=== Task goal ===
Please reproduce every line of the records below word for word, keeping them in the same order.

[START]

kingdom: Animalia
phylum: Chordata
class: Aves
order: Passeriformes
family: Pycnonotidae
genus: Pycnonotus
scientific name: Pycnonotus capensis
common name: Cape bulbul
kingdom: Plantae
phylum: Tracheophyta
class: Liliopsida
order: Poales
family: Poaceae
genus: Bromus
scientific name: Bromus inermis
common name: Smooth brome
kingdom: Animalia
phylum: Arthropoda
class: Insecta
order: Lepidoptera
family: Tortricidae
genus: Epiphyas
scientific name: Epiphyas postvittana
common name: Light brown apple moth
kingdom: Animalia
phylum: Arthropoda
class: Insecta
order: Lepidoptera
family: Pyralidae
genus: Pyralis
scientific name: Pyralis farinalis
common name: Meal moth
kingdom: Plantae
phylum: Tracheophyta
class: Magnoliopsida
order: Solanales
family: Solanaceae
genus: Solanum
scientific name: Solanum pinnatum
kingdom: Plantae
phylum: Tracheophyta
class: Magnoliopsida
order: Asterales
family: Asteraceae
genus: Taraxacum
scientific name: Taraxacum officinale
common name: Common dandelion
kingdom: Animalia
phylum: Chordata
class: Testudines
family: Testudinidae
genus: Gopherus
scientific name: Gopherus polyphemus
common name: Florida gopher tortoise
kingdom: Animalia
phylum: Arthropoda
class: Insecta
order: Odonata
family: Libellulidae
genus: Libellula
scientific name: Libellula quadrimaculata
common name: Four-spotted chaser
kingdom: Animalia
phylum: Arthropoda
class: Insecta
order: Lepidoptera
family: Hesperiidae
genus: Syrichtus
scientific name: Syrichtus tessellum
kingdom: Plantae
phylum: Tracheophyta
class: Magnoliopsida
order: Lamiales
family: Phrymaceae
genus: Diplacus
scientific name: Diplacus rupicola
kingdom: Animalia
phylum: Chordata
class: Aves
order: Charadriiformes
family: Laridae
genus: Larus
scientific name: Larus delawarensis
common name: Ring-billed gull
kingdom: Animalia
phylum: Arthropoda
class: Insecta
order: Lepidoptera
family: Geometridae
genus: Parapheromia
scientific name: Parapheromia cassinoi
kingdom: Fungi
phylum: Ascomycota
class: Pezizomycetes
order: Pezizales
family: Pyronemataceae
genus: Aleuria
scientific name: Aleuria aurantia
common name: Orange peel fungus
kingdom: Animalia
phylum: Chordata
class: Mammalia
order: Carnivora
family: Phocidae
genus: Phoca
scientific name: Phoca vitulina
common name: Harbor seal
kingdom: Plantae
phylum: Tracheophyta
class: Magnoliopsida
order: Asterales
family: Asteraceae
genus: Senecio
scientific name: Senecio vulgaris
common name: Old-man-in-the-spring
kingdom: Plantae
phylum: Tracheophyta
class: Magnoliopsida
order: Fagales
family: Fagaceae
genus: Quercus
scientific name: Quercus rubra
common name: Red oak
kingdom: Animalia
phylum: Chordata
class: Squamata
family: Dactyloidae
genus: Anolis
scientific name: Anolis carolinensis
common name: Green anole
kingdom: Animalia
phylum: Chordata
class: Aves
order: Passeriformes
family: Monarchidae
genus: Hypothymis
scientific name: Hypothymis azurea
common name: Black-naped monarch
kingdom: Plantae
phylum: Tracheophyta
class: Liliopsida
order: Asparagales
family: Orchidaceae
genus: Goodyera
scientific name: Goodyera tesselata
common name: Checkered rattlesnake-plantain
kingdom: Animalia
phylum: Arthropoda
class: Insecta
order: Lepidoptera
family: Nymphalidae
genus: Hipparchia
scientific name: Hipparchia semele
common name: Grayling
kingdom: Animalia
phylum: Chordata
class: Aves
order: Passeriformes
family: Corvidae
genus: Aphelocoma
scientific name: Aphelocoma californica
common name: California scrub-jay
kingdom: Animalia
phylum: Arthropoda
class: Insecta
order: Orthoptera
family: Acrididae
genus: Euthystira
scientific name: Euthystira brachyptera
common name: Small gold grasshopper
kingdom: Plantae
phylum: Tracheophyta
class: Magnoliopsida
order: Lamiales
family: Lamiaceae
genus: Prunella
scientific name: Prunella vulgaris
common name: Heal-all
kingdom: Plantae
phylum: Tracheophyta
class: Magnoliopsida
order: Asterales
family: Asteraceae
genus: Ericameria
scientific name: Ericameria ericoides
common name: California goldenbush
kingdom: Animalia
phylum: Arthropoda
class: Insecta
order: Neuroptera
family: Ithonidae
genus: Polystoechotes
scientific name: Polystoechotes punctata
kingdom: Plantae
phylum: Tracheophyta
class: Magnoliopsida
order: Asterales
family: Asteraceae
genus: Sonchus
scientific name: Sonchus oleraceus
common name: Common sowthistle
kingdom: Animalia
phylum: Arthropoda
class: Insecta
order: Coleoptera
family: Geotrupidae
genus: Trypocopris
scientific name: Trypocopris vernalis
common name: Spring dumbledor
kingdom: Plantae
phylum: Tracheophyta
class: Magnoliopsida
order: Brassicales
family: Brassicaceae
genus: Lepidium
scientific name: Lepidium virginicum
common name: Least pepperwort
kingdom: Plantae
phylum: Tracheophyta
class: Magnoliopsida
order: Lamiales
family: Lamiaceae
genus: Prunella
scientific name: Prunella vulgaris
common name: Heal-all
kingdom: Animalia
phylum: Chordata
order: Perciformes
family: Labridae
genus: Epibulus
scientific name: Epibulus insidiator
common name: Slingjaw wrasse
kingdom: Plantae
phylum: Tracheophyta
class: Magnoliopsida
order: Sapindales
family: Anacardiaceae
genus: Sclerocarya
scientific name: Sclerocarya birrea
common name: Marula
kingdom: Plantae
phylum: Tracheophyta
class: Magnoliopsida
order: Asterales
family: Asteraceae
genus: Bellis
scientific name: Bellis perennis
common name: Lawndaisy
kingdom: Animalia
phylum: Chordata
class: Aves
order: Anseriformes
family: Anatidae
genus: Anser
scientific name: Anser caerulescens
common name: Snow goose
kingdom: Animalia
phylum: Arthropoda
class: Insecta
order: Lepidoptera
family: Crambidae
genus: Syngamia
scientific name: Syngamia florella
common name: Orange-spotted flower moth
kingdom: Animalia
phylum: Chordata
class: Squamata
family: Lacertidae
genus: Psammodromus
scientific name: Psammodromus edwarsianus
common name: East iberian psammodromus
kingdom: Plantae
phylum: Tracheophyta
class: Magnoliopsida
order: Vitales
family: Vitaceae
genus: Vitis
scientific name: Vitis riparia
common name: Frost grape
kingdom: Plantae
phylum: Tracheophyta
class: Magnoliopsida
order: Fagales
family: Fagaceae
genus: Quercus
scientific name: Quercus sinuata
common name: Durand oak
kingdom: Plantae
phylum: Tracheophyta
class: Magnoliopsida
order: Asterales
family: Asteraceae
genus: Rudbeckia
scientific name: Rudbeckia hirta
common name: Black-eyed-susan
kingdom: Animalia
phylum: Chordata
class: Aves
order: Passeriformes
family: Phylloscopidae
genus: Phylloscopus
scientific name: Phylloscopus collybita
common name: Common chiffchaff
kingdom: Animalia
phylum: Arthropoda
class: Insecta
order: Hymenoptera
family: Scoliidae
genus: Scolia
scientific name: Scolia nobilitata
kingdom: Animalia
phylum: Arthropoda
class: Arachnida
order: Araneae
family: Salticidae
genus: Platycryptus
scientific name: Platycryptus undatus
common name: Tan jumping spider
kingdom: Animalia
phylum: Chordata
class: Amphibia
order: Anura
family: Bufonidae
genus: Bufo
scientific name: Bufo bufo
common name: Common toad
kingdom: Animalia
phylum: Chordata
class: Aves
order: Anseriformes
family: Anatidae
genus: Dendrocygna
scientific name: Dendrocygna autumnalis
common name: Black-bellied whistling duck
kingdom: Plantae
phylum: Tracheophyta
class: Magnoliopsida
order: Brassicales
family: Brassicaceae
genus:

[END]

=== Answer to this problem ===
kingdom: Animalia
phylum: Chordata
class: Aves
order: Passeriformes
family: Pycnonotidae
genus: Pycnonotus
scientific name: Pycnonotus capensis
common name: Cape bulbul
kingdom: Plantae
phylum: Tracheophyta
class: Liliopsida
order: Poales
family: Poaceae
genus: Bromus
scientific name: Bromus inermis
common name: Smooth brome
kingdom: Animalia
phylum: Arthropoda
class: Insecta
order: Lepidoptera
family: Tortricidae
genus: Epiphyas
scientific name: Epiphyas postvittana
common name: Light brown apple moth
kingdom: Animalia
phylum: Arthropoda
class: Insecta
order: Lepidoptera
family: Pyralidae
genus: Pyralis
scientific name: Pyralis farinalis
common name: Meal moth
kingdom: Plantae
phylum: Tracheophyta
class: Magnoliopsida
order: Solanales
family: Solanaceae
genus: Solanum
scientific name: Solanum pinnatum
kingdom: Plantae
phylum: Tracheophyta
class: Magnoliopsida
order: Asterales
family: Asteraceae
genus: Taraxacum
scientific name: Taraxacum officinale
common name: Common dandelion
kingdom: Animalia
phylum: Chordata
class: Testudines
family: Testudinidae
genus: Gopherus
scientific name: Gopherus polyphemus
common name: Florida gopher tortoise
kingdom: Animalia
phylum: Arthropoda
class: Insecta
order: Odonata
family: Libellulidae
genus: Libellula
scientific name: Libellula quadrimaculata
common name: Four-spotted chaser
kingdom: Animalia
phylum: Arthropoda
class: Insecta
order: Lepidoptera
family: Hesperiidae
genus: Syrichtus
scientific name: Syrichtus tessellum
kingdom: Plantae
phylum: Tracheophyta
class: Magnoliopsida
order: Lamiales
family: Phrymaceae
genus: Diplacus
scientific name: Diplacus rupicola
kingdom: Animalia
phylum: Chordata
class: Aves
order: Charadriiformes
family: Laridae
genus: Larus
scientific name: Larus delawarensis
common name: Ring-billed gull
kingdom: Animalia
phylum: Arthropoda
class: Insecta
order: Lepidoptera
family: Geometridae
genus: Parapheromia
scientific name: Parapheromia cassinoi
kingdom: Fungi
phylum: Ascomycota
class: Pezizomycetes
order: Pezizales
family: Pyronemataceae
genus: Aleuria
scientific name: Aleuria aurantia
common name: Orange peel fungus
kingdom: Animalia
phylum: Chordata
class: Mammalia
order: Carnivora
family: Phocidae
genus: Phoca
scientific name: Phoca vitulina
common name: Harbor seal
kingdom: Plantae
phylum: Tracheophyta
class: Magnoliopsida
order: Asterales
family: Asteraceae
genus: Senecio
scientific name: Senecio vulgaris
common name: Old-man-in-the-spring
kingdom: Plantae
phylum: Tracheophyta
class: Magnoliopsida
order: Fagales
family: Fagaceae
genus: Quercus
scientific name: Quercus rubra
common name: Red oak
kingdom: Animalia
phylum: Chordata
class: Squamata
family: Dactyloidae
genus: Anolis
scientific name: Anolis carolinensis
common name: Green anole
kingdom: Animalia
phylum: Chordata
class: Aves
order: Passeriformes
family: Monarchidae
genus: Hypothymis
scientific name: Hypothymis azurea
common name: Black-naped monarch
kingdom: Plantae
phylum: Tracheophyta
class: Liliopsida
order: Asparagales
family: Orchidaceae
genus: Goodyera
scientific name: Goodyera tesselata
common name: Checkered rattlesnake-plantain
kingdom: Animalia
phylum: Arthropoda
class: Insecta
order: Lepidoptera
family: Nymphalidae
genus: Hipparchia
scientific name: Hipparchia semele
common name: Grayling
kingdom: Animalia
phylum: Chordata
class: Aves
order: Passeriformes
family: Corvidae
genus: Aphelocoma
scientific name: Aphelocoma californica
common name: California scrub-jay
kingdom: Animalia
phylum: Arthropoda
class: Insecta
order: Orthoptera
family: Acrididae
genus: Euthystira
scientific name: Euthystira brachyptera
common name: Small gold grasshopper
kingdom: Plantae
phylum: Tracheophyta
class: Magnoliopsida
order: Lamiales
family: Lamiaceae
genus: Prunella
scientific name: Prunella vulgaris
common name: Heal-all
kingdom: Plantae
phylum: Tracheophyta
class: Magnoliopsida
order: Asterales
family: Asteraceae
genus: Ericameria
scientific name: Ericameria ericoides
common name: California goldenbush
kingdom: Animalia
phylum: Arthropoda
class: Insecta
order: Neuroptera
family: Ithonidae
genus: Polystoechotes
scientific name: Polystoechotes punctata
kingdom: Plantae
phylum: Tracheophyta
class: Magnoliopsida
order: Asterales
family: Asteraceae
genus: Sonchus
scientific name: Sonchus oleraceus
common name: Common sowthistle
kingdom: Animalia
phylum: Arthropoda
class: Insecta
order: Coleoptera
family: Geotrupidae
genus: Trypocopris
scientific name: Trypocopris vernalis
common name: Spring dumbledor
kingdom: Plantae
phylum: Tracheophyta
class: Magnoliopsida
order: Brassicales
family: Brassicaceae
genus: Lepidium
scientific name: Lepidium virginicum
common name: Least pepperwort
kingdom: Plantae
phylum: Tracheophyta
class: Magnoliopsida
order: Lamiales
family: Lamiaceae
genus: Prunella
scientific name: Prunella vulgaris
common name: Heal-all
kingdom: Animalia
phylum: Chordata
order: Perciformes
family: Labridae
genus: Epibulus
scientific name: Epibulus insidiator
common name: Slingjaw wrasse
kingdom: Plantae
phylum: Tracheophyta
class: Magnoliopsida
order: Sapindales
family: Anacardiaceae
genus: Sclerocarya
scientific name: Sclerocarya birrea
common name: Marula
kingdom: Plantae
phylum: Tracheophyta
class: Magnoliopsida
order: Asterales
family: Asteraceae
genus: Bellis
scientific name: Bellis perennis
common name: Lawndaisy
kingdom: Animalia
phylum: Chordata
class: Aves
order: Anseriformes
family: Anatidae
genus: Anser
scientific name: Anser caerulescens
common name: Snow goose
kingdom: Animalia
phylum: Arthropoda
class: Insecta
order: Lepidoptera
family: Crambidae
genus: Syngamia
scientific name: Syngamia florella
common name: Orange-spotted flower moth
kingdom: Animalia
phylum: Chordata
class: Squamata
family: Lacertidae
genus: Psammodromus
scientific name: Psammodromus edwarsianus
common name: East iberian psammodromus
kingdom: Plantae
phylum: Tracheophyta
class: Magnoliopsida
order: Vitales
family: Vitaceae
genus: Vitis
scientific name: Vitis riparia
common name: Frost grape
kingdom: Plantae
phylum: Tracheophyta
class: Magnoliopsida
order: Fagales
family: Fagaceae
genus: Quercus
scientific name: Quercus sinuata
common name: Durand oak
kingdom: Plantae
phylum: Tracheophyta
class: Magnoliopsida
order: Asterales
family: Asteraceae
genus: Rudbeckia
scientific name: Rudbeckia hirta
common name: Black-eyed-susan
kingdom: Animalia
phylum: Chordata
class: Aves
order: Passeriformes
family: Phylloscopidae
genus: Phylloscopus
scientific name: Phylloscopus collybita
common name: Common chiffchaff
kingdom: Animalia
phylum: Arthropoda
class: Insecta
order: Hymenoptera
family: Scoliidae
genus: Scolia
scientific name: Scolia nobilitata
kingdom: Animalia
phylum: Arthropoda
class: Arachnida
order: Araneae
family: Salticidae
genus: Platycryptus
scientific name: Platycryptus undatus
common name: Tan jumping spider
kingdom: Animalia
phylum: Chordata
class: Amphibia
order: Anura
family: Bufonidae
genus: Bufo
scientific name: Bufo bufo
common name: Common toad
kingdom: Animalia
phylum: Chordata
class: Aves
order: Anseriformes
family: Anatidae
genus: Dendrocygna
scientific name: Dendrocygna autumnalis
common name: Black-bellied whistling duck
kingdom: Plantae
phylum: Tracheophyta
class: Magnoliopsida
order: Brassicales
family: Brassicaceae
genus:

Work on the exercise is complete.